Wnt-signaling and senescence: A tug of war in early neoplasia?

Abstract

Studies of early neoplasia have revealed fundamental molecular pathways that drive tumorigenesis. Despite this progress, synthesis of principles of tumorigenesis that span tissue types has lagged. Such forays into the 'comparative anatomy' of cancer can stimulate new models and refine key questions. We envision commonality of pathways important in formation of two early benign neoplasms that are found in different tissues and which are not generally thought to be similar: dysplastic nevi of the skin and intestinal aberrant crypt foci. We propose that these neoplasms result from an ongoing 'tug of war' between the tumor suppression barrier posed by cellular senescence and the tumor-promoting activity of Wnt-signaling. Whether or not such neoplasms progress to malignancy or persist in a benign state for many years might be largely determined by the outcome of this tug of war and its modulation by other genetic and epigenetic alterations, such as inactivation of p16(INK4a).

Figure 1. The canonical Wnt signaling pathway

Canonical Wnt ligands bind to their cognate transmembrane receptors, comprised of a Frizzled family member and the LRP5/6 co-receptor. Signaling through Dishevelled inhibits GSK3-mediated phosphorylation of b-catenin. Phosphorylation is promoted by two associated proteins, APC and axin. Phosphorylated b-catenin is targeted for degradation. Thus, Wnt ligands act to stabilize the cytoplasmic pool of b-catenin. B-catenin translocates to the cell nucleus where it binds to the TCF family of DNA-binding proteins. This complex activates transcription of genes, including proliferation-promoting genes such as c-jun, cyclin D1 and c-myc. Aqua: activators, red: inhibitors.
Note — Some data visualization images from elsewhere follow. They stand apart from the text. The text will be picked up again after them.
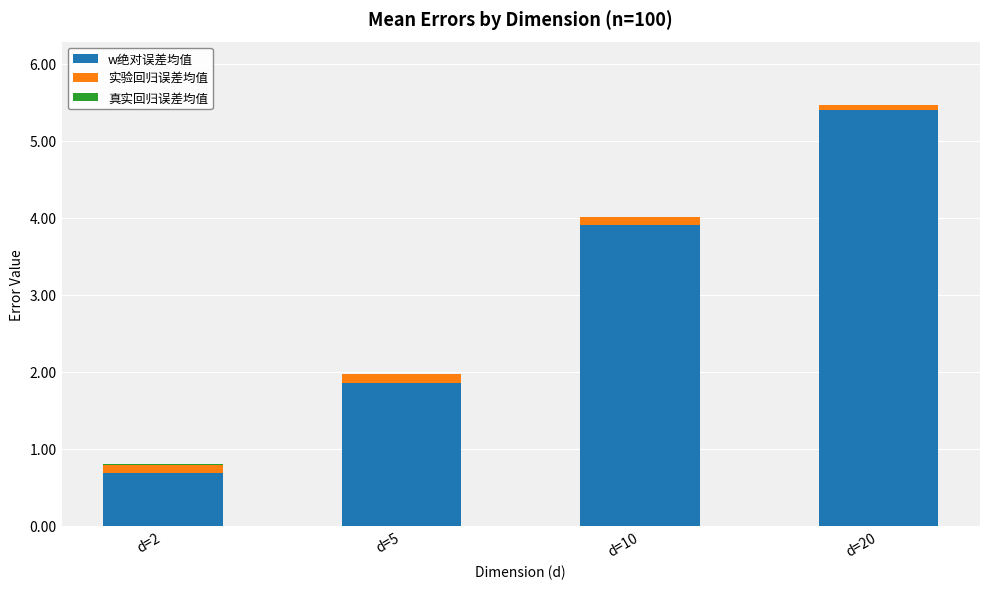

The w绝对误差均值 series shows 9.6 at d=20. True or false?

False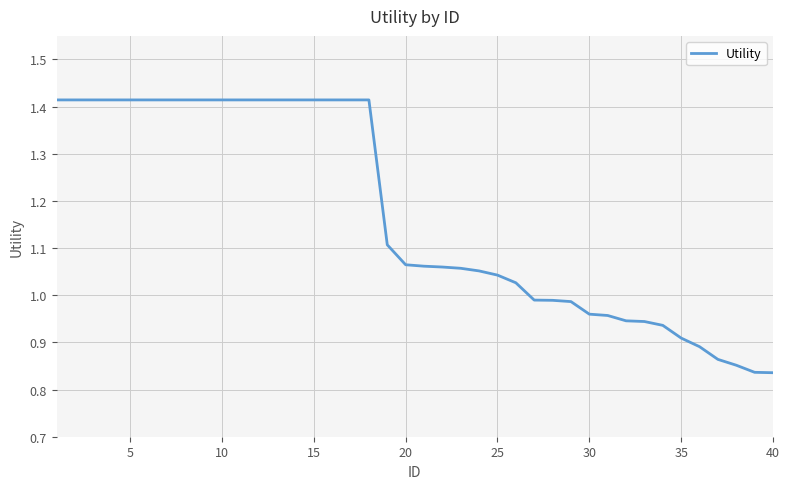

What is the difference between the maximum and minimum values?

0.6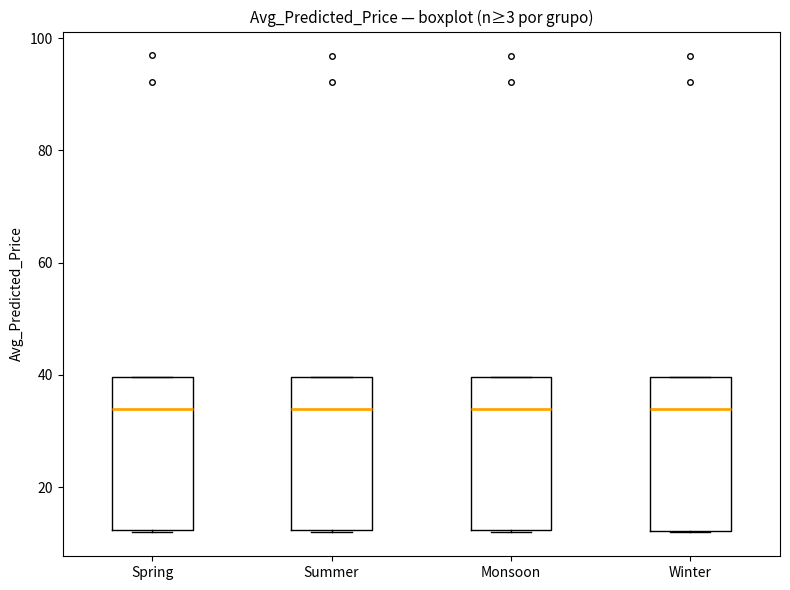

Reading left to right, read every box against the y-axis: the position of its median line, the range the box covers, and the ends of its whiskers. The values are not printed on the chart, so give them approximately, as read against the axis.

Spring: median 34, box 12 to 40, whiskers 12 to 40
Summer: median 34, box 12 to 40, whiskers 12 to 40
Monsoon: median 34, box 12 to 40, whiskers 12 to 40
Winter: median 34, box 12 to 40, whiskers 12 to 40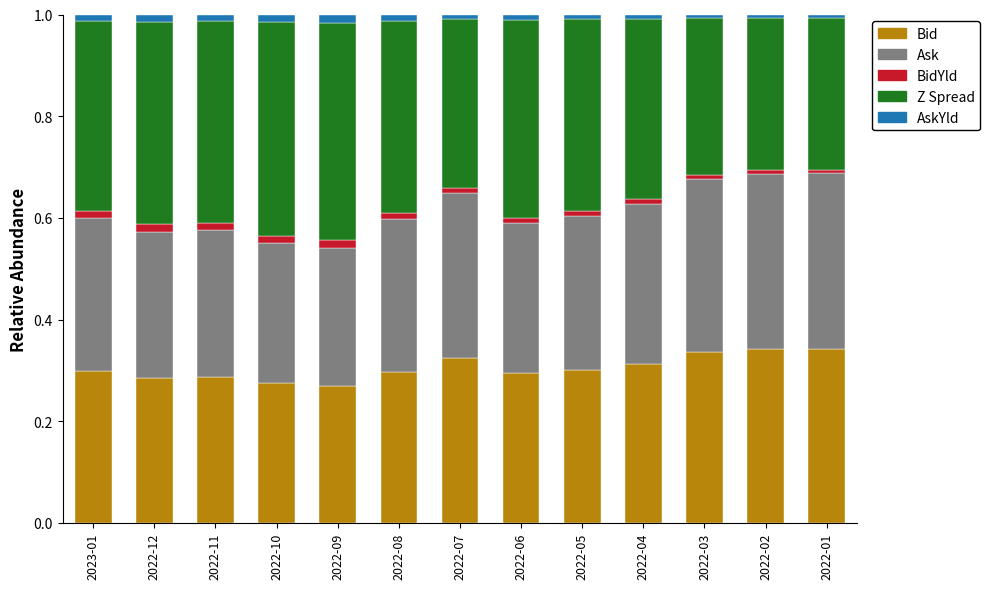

The value of Bid at 2022-08 is 0.4. True or false?

False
Figure 2. A tug-of-war between Wnt signaling and senescence

The red/green bar depicts the hypothetical continuum between a cell harboring an activated oncogene in an irreversible senescent state (green right) and a cell en route to transformation, when that oncogene is combined with other epigenetic and genetic alterations (red left). Benign clonal hyperproliferations, such as nevi and ACF, populate the middle of this continuum. The blue three-way arrows indicate the relative magnitude of senescence-promoting signals and senescence-suppressing Wnt signals, and the consequence of these signals for cell proliferation. When senescence-promoting signals predominate (top), a cell that acquires an activated oncogene will enter a senescent state. Such cells likely have a low risk of giving rise to cancer and generally remain undetected. When senescence-promoting signals are more balanced by senescence-suppressing Wnt signals, a cell will transiently proliferate and undergo clonal expansion to form a visible benign nevus (from a melanocyte) or ACF (from a colonic epithelial cell). Eventually, proliferative expansion will be arrested by senescence, although the tug-of-war between senescence and Wnt-signaling might prevent some cells from becoming irreversibly senescent. Such cells are likely to be at risk of neoplastic transformation, particularly if other genetic and epigenetic alterations accumulate. The greater the senescence-suppressing Wnt signals, the higher the risk of transformation (bottom blue arrows).